Tugas Anda = Teruskan tulisan tentang seminar Nalanda-Sriwijaya di bawah ini, mulai dari kalimat sesudah kalimat terakhirnya.

Kutipan teks =
____
THE ROLES OF SRIWIJAYA ON DEVELOPING BORDERLESS CIVILIZATION
Bekerjasama dengan Kedutaan Besar Republik Indonesia di New Delhi dan LPPM Universitas Sanata Dharma, Lembaga Studi Realino menggagas seminar dengan ide awal soal kosmopolitanisme masa lalu pada 3 Agustus 2017. Tema kosmopolitanisme ini terus dikembangkan dengan menempatkan konteks masa kini yang tampak semakin tajam dalam membuat kotak-kotak yang kaku berdasarkan identitas kelas sosial, agama dan ras. Lenturnya peradaban Nalanda-Sriwijaya yang menjadi tema khusus dalam seminar, sebagaimana ditulis Iwan Pranoto, Atase Kebudayaan dan Pendidikan di KBRI New Delhi, “Keunikan utama Nalanda pada keterbukaannya terhadap gagasan asing. Nalanda merupakan oase perjumpaan sejumlah peradaban dari berbagai penjuru dunia, terbuka terhadap gagasan liyan, sekaligus tak henti menebarkan pengetahuan.”
____
Cuplikan data =
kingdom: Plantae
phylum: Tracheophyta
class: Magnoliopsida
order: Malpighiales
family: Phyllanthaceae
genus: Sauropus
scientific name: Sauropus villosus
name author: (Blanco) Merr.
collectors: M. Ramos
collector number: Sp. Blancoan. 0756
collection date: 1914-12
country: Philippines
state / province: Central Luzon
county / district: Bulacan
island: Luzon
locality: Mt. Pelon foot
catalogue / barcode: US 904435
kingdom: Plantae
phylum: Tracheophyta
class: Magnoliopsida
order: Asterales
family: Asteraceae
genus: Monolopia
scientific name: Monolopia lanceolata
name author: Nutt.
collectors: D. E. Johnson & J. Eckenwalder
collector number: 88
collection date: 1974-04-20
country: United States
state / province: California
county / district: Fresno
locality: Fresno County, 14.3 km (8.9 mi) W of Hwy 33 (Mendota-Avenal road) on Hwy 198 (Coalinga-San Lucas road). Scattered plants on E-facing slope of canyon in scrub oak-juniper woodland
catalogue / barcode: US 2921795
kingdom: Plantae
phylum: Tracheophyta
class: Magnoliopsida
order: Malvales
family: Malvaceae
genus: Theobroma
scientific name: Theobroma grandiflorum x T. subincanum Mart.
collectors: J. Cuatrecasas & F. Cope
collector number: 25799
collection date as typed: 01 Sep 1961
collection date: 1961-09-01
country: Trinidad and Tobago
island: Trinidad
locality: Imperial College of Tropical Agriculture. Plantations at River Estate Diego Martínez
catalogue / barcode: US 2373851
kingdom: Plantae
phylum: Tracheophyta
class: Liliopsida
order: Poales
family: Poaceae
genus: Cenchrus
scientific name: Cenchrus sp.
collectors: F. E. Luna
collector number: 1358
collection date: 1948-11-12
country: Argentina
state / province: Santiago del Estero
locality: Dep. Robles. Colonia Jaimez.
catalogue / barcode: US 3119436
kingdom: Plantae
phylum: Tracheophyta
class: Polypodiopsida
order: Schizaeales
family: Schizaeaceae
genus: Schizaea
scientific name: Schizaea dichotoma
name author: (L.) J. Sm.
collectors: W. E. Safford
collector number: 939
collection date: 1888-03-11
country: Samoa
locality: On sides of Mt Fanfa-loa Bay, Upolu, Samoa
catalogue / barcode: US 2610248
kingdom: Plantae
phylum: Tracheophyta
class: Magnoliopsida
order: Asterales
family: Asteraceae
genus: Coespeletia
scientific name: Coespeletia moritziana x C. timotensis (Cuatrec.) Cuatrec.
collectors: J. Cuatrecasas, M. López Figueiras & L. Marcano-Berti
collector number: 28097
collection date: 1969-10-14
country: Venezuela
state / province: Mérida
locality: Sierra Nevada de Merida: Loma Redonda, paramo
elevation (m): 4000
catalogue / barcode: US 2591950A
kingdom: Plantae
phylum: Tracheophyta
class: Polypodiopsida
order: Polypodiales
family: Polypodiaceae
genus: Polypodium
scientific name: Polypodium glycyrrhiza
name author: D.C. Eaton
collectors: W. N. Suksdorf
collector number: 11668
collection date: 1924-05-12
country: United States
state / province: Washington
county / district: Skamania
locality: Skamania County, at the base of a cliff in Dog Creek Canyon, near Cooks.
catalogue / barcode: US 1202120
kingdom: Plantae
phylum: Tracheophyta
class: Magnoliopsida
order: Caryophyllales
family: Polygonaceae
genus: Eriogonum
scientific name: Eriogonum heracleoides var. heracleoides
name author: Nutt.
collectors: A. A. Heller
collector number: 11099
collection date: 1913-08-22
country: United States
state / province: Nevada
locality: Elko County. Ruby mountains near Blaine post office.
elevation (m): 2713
____
Jawaban =
Seminar ini diisi oleh Andrea Acri dari Ecole Pratique des Hautes Etudes, Section des Sciences Religieuses Department dan Hudaya Kandahjaya dari Bukkyō Dendō Kyōkai America, sebuah lembaga yang mempromosikan Budhisme. Ceramah umum ini dimoderatori Iwan Pranoto yang juga mengenal baik Nalanda maupun Sriwijaya. Jumlah peserta yang mendaftar sejumlah 120 orang, meski hanya 95 orang yang hadir.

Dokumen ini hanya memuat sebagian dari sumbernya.